• [Your assignment]: List every line below containing "Maria".

• [Source data]:
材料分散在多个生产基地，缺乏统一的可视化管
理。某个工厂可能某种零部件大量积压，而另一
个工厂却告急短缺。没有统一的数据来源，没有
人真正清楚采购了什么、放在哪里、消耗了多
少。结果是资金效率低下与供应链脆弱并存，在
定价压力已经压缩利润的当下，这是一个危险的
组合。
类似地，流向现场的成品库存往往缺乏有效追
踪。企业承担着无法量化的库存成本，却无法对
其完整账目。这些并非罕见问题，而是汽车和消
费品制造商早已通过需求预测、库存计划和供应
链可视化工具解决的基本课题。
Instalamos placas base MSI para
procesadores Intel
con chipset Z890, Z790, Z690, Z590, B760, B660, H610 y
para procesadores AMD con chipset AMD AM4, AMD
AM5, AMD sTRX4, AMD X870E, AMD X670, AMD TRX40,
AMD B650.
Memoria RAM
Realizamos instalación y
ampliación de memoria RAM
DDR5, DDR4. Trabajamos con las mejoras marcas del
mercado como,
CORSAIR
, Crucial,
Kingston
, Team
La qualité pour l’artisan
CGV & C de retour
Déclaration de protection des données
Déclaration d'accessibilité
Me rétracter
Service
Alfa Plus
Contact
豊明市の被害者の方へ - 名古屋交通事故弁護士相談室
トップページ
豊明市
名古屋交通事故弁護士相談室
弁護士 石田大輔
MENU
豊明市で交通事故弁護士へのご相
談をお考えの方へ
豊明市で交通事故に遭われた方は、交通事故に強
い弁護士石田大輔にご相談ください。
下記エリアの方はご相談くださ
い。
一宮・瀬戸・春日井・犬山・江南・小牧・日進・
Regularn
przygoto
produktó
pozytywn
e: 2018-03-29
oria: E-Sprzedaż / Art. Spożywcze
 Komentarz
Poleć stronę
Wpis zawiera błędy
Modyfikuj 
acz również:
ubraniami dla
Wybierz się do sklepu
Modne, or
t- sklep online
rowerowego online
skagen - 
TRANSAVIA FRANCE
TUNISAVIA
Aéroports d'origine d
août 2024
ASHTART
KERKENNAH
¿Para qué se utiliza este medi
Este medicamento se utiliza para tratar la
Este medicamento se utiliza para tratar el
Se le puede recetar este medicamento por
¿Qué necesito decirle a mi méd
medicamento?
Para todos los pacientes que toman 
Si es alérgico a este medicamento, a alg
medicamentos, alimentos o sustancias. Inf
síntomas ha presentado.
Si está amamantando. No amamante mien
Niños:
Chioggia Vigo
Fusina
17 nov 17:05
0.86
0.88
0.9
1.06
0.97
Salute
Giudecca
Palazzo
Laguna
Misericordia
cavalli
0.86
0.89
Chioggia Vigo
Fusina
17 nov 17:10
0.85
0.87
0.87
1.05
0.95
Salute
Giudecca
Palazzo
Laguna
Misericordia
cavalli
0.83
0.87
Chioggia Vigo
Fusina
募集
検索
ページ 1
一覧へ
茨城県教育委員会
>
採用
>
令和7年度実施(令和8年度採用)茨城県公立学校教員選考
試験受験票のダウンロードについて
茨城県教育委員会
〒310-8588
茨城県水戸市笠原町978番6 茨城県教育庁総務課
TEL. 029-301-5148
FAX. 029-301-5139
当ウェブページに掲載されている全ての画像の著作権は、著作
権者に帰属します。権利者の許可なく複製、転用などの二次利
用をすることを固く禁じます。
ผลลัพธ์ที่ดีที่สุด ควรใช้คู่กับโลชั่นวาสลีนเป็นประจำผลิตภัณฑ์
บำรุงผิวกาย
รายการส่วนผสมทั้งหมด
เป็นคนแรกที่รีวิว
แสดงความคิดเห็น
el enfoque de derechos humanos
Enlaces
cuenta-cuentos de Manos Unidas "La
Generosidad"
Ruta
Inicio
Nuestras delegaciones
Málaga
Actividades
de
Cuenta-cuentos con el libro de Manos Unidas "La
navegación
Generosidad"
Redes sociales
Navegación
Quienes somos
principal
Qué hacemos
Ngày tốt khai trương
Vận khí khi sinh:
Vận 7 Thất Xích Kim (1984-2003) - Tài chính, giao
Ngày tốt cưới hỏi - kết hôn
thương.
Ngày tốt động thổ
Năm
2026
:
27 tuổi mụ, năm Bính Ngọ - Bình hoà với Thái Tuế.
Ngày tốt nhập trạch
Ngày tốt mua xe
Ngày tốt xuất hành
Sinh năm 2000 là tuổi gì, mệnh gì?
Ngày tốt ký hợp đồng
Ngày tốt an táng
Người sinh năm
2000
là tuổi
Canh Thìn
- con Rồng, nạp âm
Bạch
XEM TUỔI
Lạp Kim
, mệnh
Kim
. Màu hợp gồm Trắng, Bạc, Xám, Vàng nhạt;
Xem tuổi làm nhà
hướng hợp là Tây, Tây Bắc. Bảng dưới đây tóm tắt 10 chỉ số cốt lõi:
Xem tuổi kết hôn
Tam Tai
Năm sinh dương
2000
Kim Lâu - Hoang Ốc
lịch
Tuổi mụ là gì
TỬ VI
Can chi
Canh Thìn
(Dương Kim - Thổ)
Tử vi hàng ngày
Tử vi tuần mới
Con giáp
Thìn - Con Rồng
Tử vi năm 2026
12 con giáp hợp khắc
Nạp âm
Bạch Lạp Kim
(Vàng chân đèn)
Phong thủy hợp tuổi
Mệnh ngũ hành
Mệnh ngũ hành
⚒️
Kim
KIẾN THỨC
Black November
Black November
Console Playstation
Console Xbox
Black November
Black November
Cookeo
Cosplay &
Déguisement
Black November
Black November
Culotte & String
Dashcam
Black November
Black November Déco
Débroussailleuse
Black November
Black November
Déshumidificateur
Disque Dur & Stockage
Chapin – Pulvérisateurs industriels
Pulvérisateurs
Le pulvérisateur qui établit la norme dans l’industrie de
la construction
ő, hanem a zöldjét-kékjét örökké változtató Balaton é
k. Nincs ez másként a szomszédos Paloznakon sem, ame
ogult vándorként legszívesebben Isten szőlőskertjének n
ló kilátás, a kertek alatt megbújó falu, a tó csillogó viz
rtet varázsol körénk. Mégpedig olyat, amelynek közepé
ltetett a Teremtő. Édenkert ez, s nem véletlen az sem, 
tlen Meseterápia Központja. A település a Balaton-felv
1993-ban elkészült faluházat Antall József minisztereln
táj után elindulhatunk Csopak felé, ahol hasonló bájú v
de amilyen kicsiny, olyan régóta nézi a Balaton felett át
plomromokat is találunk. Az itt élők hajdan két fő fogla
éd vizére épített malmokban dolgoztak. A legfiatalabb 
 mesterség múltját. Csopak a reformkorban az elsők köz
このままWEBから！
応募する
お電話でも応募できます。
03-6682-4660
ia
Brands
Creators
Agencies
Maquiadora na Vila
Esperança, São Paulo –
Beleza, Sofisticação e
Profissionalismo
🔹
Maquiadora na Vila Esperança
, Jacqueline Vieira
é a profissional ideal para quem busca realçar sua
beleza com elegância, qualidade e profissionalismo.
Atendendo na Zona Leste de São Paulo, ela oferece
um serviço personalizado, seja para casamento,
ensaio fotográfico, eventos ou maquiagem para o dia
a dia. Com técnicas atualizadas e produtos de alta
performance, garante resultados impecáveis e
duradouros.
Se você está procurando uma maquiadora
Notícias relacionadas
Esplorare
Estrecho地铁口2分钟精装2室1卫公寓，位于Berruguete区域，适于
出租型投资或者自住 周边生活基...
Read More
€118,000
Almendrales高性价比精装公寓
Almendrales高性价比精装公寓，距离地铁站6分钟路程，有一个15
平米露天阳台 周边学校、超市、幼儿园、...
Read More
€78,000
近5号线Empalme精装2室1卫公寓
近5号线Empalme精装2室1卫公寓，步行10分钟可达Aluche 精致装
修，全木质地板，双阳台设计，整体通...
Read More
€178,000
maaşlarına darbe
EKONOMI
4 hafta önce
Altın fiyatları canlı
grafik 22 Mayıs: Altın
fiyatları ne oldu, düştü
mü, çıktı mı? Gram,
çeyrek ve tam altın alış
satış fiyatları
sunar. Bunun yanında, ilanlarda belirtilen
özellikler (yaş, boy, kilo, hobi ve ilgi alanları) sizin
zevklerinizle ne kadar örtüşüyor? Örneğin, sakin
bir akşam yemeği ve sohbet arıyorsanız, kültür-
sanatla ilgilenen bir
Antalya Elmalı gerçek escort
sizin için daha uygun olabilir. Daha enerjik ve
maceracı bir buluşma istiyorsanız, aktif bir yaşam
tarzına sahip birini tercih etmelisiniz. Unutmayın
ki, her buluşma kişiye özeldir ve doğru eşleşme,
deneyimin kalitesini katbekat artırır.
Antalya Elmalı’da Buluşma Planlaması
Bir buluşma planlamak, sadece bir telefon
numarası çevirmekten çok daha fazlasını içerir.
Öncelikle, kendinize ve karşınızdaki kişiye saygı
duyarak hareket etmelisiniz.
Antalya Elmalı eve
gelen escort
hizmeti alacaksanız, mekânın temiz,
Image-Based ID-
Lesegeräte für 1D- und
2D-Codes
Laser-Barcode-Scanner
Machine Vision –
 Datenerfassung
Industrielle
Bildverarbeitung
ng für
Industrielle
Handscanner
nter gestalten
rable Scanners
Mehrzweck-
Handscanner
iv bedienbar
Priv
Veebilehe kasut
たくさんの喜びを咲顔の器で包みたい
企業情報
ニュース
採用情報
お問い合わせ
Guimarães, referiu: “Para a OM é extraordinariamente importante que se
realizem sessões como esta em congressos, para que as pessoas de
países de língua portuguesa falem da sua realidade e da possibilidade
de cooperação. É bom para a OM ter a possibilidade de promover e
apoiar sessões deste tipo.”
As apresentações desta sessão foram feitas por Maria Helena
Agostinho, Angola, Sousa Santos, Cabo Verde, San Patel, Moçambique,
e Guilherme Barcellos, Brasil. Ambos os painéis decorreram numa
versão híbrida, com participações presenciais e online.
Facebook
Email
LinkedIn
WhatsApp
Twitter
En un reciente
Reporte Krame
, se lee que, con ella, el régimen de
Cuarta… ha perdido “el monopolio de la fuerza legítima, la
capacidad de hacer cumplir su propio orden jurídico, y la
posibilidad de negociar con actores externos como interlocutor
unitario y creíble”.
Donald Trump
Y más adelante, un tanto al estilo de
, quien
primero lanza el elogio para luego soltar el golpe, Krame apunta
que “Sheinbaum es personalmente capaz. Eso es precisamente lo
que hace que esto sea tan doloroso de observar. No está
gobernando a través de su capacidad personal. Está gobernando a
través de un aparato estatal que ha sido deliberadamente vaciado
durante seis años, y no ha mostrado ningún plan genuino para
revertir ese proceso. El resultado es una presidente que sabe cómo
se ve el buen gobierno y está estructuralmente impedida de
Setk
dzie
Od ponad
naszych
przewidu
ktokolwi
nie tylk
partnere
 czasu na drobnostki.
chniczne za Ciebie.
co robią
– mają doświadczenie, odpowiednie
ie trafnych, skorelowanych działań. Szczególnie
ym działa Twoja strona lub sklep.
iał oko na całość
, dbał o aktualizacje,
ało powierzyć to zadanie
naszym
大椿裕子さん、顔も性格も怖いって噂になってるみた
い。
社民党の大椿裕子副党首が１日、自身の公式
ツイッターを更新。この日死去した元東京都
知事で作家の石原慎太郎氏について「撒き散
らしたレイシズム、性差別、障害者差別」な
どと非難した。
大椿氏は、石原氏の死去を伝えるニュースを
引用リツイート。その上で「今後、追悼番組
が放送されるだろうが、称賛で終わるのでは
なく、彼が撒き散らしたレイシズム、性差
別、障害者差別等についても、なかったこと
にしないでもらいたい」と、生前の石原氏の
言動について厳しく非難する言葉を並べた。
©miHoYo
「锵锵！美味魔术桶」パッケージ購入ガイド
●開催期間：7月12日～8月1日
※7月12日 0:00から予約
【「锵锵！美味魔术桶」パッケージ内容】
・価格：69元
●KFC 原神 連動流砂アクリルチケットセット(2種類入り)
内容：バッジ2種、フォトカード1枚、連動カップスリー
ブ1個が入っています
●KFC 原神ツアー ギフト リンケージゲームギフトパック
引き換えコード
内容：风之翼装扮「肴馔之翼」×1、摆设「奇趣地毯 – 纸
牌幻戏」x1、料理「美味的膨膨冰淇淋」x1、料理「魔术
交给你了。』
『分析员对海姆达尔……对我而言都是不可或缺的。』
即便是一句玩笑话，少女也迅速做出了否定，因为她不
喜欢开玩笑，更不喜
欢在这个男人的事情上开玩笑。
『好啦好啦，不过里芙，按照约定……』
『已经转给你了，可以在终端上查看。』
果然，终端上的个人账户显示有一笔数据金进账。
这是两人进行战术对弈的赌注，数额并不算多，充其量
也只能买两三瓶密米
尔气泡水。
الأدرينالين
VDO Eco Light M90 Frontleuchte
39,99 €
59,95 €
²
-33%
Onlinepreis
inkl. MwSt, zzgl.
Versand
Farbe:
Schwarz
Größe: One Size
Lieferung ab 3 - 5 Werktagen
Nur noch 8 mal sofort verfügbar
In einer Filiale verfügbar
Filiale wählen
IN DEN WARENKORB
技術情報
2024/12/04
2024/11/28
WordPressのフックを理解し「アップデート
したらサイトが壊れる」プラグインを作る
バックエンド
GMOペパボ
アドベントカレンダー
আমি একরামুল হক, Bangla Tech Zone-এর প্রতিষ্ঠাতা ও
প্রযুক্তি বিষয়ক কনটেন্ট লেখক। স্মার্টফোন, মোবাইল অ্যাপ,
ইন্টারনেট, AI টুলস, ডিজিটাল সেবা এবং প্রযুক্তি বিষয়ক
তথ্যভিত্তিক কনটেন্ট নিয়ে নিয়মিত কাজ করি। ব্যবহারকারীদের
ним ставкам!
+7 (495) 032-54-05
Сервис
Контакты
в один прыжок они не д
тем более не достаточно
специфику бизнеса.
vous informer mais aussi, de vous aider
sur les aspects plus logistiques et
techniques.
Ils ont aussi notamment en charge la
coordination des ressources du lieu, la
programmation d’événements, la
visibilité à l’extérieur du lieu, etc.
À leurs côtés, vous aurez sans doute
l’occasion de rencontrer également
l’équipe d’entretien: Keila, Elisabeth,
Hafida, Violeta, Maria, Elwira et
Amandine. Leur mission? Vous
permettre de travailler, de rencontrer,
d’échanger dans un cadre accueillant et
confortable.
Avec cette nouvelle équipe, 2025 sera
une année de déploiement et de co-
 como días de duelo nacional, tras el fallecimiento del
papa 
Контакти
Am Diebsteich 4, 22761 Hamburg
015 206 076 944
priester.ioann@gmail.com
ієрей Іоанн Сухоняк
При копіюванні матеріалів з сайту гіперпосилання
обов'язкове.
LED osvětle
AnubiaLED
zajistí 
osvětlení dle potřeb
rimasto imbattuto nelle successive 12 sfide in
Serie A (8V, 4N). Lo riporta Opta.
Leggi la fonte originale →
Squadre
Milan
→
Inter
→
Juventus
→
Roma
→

• [Solved problem]:
As apresentações desta sessão foram feitas por Maria Helena
Hafida, Violeta, Maria, Elwira et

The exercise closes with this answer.